Человек опустошён. У него нет целей. Нет смысла. Всё бренно. Если так, то выходом из мира абсурда можно считать самоубийство, - вопрос, который Камю считал первостепенным для каждого человека? Но, как видим, это не так. Сегодня каждый способен нащупать самость, но несмотря на это, люди (не все, конечно) продолжают своё существование. Каким образом выходит, что человек находит силы жить дальше? Это знает моя свобода, поражение и торжество, как выразился классик. Поэтому мы переходим к личной ответственности человека.
Свобода и ответственность
Юпитер. Что им делать с отчаянием.
Орест. Что угодно: они свободны, настоящая человеческая жизнь начинается по ту сторону отчаяния.
(Жан-Поль Сартр, «Мухи»)
Без отчаяния в жизни нет и любви к жизни.
(Альбер Камю)
Современный человек невротичен. Так происходит из-за отсутствия объективной истины, которая могла бы им овладеть в полной мере. Закончилось время великих нарративов – исчерпала вселенная запасы больших людей. «И замечательно!» - как могло бы нам показаться, но у любой медали есть обратная сторона. У человека современного нет явных целей. Если раньше была вера в построение правильного общества – то сейчас мы в этом сомневаемся, если раньше был Бог – то сейчас «Самое святое и могущественное Существо, какое только было в мире, истекло кровью под нашими ножами» (и неизвестно, когда сверхчеловек всё-таки даст о себе знать), если раньше была искренность, романтизм, большая вера и надежда в человека, в жизнь – то сейчас (на протяжении уже нескольких десятилетий) мы пожинаем плоды того величайшего краха общества модерна - абсолютное безразличие к людям, страх перед самим собой, боязнь говорить искренне, тревога перед словом «люблю». Один мой товарищ, встречаясь с миледи, что прекрасна без извилин, как-то поведал мне об их, отчасти забавном, но весьма любопытном диалоге:
М. – Ну, может, ты хотя бы скажешь, что меня любишь?

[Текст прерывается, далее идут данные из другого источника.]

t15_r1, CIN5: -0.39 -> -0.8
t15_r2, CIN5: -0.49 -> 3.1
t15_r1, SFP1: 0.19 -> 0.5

Ж. – Ты знаешь, мне физически это сложно сказать.
Человек с детства начинает определять себя в мире, выстраивает ориентиры. Смотрит вокруг себя, понемногу учится «дискурсу» и «гламуру», но в один момент он сталкивается с самосознанием. Как было сказано выше, если человек переживает экзистенциальный кризис, то у него есть только два пути: слиться с миром, следуя его повадкам и целям, либо, осознавая и принимая бытие, - в какой-то мере даже смиряясь с ним, - получить свободу творить, исходя из своей самости, принимая во внимание ответственность перед собой за нашу собственную жизнь, за комплекс мыслей, ценностей и поступков.
Разберём как пример «Исповедь» Льва Толстого, его процесс извлечения самости из внешнего мира. Здесь имеет место быть и непонятая окружением искренность, переросшая в нигилизм и отречение от своей сути, и момент кризиса, передвинувший Толстого из забвения в сознавание бытия.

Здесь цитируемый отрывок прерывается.